Face au pavillon de l'Allemagne nazie de l'architecte Albert Speer, massif et coiffé d'un aigle, le pavillon soviétique, long de 160 m, est surmonté de L'Agriculture et l'Industrie, une gigantesque sculpture en acier de Véra Moukhina figurant un ouvrier et une kolkhozienne brandissant faucille et marteau. A leurs pieds, les allégories des onze républiques soviétiques ornent deux massifs latéraux. OEuvres de Joseph Tchaïkov, ce sont ces reliefs, représentant fileuses, tankistes, musiciens, enfant... que l'on redécouvre à Baillet-en-France en 2004.
En effet, alors que L'Agriculture et l'Industrie rejoignent Moscou, les reliefs de Tchaïkov sont offerts par l'URSS à la Confédération générale du travail. En plein Front populaire, les sculptures sont accueillies par l'Union fraternelle de la Métallurgie dans le parc du château de Baillet-en-France, acquis en 1937 par le syndicat pour devenir un lieu de vacances fréquenté par les métallos lors des premiers congés payés. Saisi en 1939, après l'interdiction du PCF et de la CGT, le château devient en novembre 1940 un centre des jeunesses pétainistes, après avoir servi de camp d'internement pour prisonniers politiques. Au printemps 1941, les sculptures y sont détruites. À la Libération, un temps exposées au sol, elles sont reléguées et oubliées dans une glacière... jusqu'à ce que l'archéologie permette aujourd'hui de les redécouvrir.

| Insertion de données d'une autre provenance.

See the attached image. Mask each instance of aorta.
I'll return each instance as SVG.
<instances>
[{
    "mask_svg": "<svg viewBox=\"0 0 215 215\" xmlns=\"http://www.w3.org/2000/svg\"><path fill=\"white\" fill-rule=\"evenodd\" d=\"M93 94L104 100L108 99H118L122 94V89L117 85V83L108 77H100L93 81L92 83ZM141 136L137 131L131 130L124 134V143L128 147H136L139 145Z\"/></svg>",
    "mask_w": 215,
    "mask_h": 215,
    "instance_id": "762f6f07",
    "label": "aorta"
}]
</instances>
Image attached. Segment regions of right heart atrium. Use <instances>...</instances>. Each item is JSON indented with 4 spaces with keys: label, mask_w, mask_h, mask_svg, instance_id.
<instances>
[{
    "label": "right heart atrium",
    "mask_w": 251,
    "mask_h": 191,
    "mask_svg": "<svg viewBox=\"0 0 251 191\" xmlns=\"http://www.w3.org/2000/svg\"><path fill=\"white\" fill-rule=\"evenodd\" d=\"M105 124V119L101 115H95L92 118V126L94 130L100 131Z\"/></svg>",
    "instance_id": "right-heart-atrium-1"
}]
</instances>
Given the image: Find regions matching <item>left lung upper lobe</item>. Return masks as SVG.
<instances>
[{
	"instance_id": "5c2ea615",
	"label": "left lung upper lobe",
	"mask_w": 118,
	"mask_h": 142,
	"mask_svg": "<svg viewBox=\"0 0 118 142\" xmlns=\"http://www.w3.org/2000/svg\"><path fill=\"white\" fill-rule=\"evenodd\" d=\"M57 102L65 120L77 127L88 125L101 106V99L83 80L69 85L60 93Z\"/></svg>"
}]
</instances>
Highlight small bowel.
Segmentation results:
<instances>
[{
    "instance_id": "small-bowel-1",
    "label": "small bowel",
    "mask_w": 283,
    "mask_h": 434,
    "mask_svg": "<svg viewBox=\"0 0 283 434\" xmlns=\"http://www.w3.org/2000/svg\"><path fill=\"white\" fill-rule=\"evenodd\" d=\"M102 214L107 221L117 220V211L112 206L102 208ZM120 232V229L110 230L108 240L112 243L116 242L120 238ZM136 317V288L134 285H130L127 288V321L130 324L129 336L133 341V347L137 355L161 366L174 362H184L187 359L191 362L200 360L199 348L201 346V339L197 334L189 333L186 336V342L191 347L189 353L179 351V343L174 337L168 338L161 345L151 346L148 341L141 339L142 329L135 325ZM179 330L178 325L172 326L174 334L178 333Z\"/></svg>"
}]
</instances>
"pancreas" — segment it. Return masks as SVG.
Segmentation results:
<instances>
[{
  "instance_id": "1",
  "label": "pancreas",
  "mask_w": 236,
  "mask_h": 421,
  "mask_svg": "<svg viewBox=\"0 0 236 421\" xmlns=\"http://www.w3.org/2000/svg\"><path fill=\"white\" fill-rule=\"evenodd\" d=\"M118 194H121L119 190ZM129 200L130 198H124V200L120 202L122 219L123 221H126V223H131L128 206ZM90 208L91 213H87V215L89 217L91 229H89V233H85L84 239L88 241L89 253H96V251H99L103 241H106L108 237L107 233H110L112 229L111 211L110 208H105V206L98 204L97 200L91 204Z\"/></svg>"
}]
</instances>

73 ans après, ces sculptures seront à nouveau exposées
L'intérêt scientifique et patrimonial de cet ensemble a suscité son exhumation. Témoin de l'art réaliste socialiste, trophée offert à la France du front Populaire et brisé par Vichy, cette statuaire, désormais propriété de la commune de Bailleten-France, devrait être exposée aux côtés de L'Agriculture et l'Industrie, prêtée par la Russie, dans l'exposition « Symphonies d'Octobre - Musique et pouvoir en Russie soviétique (1917-1953) » organisée en octobre 2010 par la Cité de la Musique dans le cadre de l'année France-Russie.
Par ailleurs, à l'occasion de la fouille, Jean-Paul Fargier réalise actuellement un documentaire de 52 mn produit par Zadig productions, sur l'épopée du monument soviétique.
Cette exhumation s'inscrit dans un travail de réexamen de l'art soviétique des années 1930, trop hâtivement réduit au seul statut d'outil de la propagande stalinienne, et de redécouvrir un artiste que son oeuvre « officielle » avait conduit à oublier. Cette découverte pose aussi la question de la préservation et de la présentation des ces ensembles dans les pays de l'ancien bloc soviétique comme en France.